_Instrucciones de trabajo_
[1] Escribe íntegro y sin ninguna alteración el fragmento sobre el viaje a Cuenca.
[2] Devuelve sin cambios las líneas de las filas comprendidas entre la que contiene "Martedì 24 Novembre" y la que contiene "registra lo stesso rating della", ambas incluidas.

En mi primer viaje hacia Cuenca, miraba las extensas áreas de cultivos. En ellas, el rojo oxido, ocres, sienas y sombras, se yuxtaponen para brindar un paisaje armónico y singular, donde no hay cabida para las malezas, ni sitio en que los agricultores no hayan labrado. Pasé mucho tiempo, mirando a través de la ventanilla, aquellos campos, como si fuera un óleo que se extendía a lo largo de la carretera, y expresaba una cultura basada en las bondades del suelo.

Los pueblos, para no resultar anacrónicos aparecen  sembrados en esa gama de tierras y los típicos caseríos, en nuestras pupilas se reflejan blancos. En todos ellos, el edificio más alto, siempre es el de la iglesia.

_Datos del ejercicio_
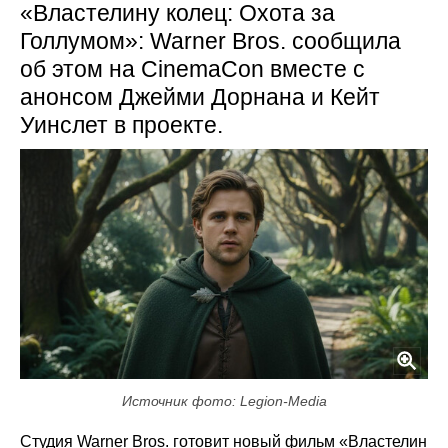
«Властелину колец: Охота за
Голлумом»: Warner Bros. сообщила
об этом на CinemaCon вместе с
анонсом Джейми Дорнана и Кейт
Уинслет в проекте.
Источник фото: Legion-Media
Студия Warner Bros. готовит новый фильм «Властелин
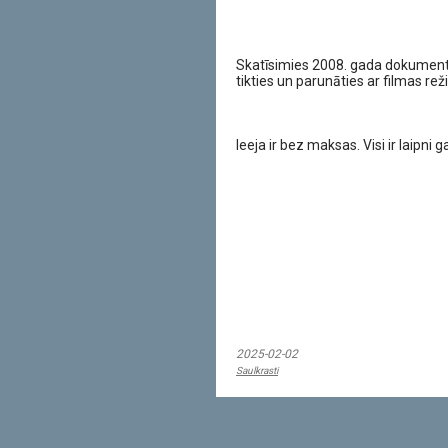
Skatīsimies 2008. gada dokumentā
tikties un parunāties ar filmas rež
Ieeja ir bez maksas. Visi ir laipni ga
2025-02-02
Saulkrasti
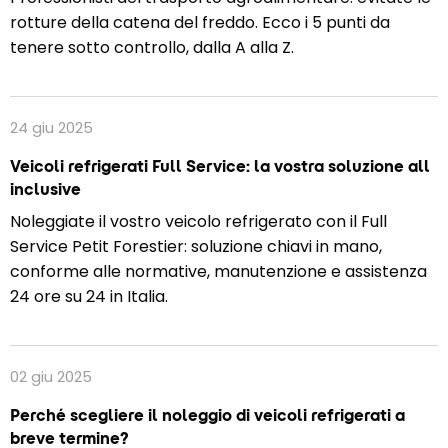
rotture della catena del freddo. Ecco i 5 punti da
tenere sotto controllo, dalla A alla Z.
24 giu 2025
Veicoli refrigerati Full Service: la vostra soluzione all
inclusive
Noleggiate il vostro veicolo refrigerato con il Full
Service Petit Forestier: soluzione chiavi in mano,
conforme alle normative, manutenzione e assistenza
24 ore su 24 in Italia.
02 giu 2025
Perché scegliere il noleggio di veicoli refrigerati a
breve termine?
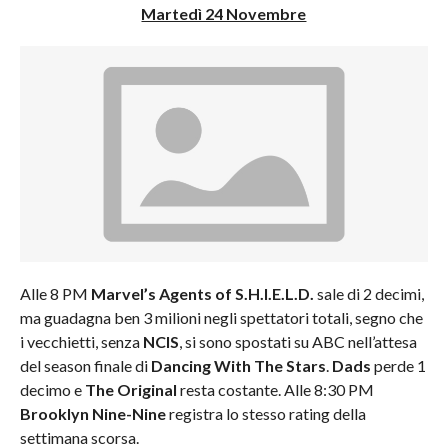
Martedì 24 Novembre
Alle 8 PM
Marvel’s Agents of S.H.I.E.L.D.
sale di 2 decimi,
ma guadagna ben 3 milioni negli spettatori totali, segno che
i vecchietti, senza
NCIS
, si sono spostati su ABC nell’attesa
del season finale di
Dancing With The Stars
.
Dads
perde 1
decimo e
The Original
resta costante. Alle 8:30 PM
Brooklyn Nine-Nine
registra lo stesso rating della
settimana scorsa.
* * *
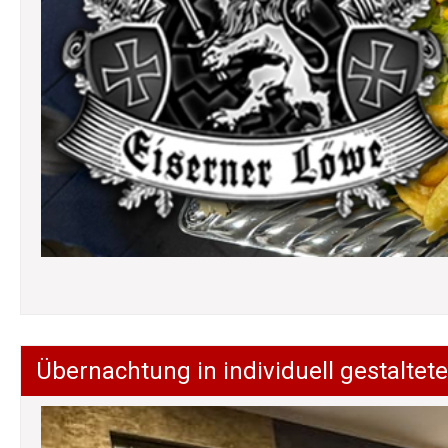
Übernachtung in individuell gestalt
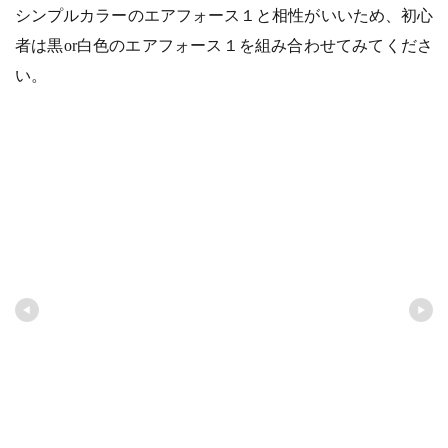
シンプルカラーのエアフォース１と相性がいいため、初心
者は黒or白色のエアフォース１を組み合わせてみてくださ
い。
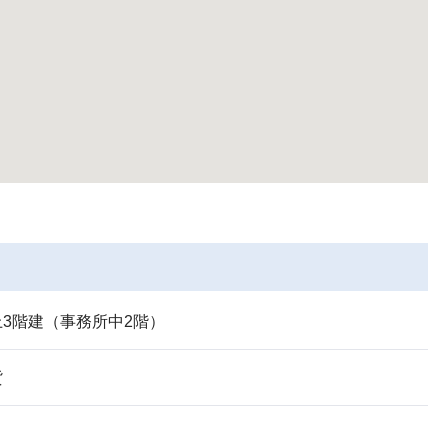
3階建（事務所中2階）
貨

_Resultados obtenidos_
[1]
En mi primer viaje hacia Cuenca, miraba las extensas áreas de cultivos. En ellas, el rojo oxido, ocres, sienas y sombras, se yuxtaponen para brindar un paisaje armónico y singular, donde no hay cabida para las malezas, ni sitio en que los agricultores no hayan labrado. Pasé mucho tiempo, mirando a través de la ventanilla, aquellos campos, como si fuera un óleo que se extendía a lo largo de la carretera, y expresaba una cultura basada en las bondades del suelo.

Los pueblos, para no resultar anacrónicos aparecen  sembrados en esa gama de tierras y los típicos caseríos, en nuestras pupilas se reflejan blancos. En todos ellos, el edificio más alto, siempre es el de la iglesia.

[2]
Martedì 24 Novembre
Alle 8 PM
Marvel’s Agents of S.H.I.E.L.D.
sale di 2 decimi,
ma guadagna ben 3 milioni negli spettatori totali, segno che
i vecchietti, senza
NCIS
, si sono spostati su ABC nell’attesa
del season finale di
Dancing With The Stars
.
Dads
perde 1
decimo e
The Original
resta costante. Alle 8:30 PM
Brooklyn Nine-Nine
registra lo stesso rating della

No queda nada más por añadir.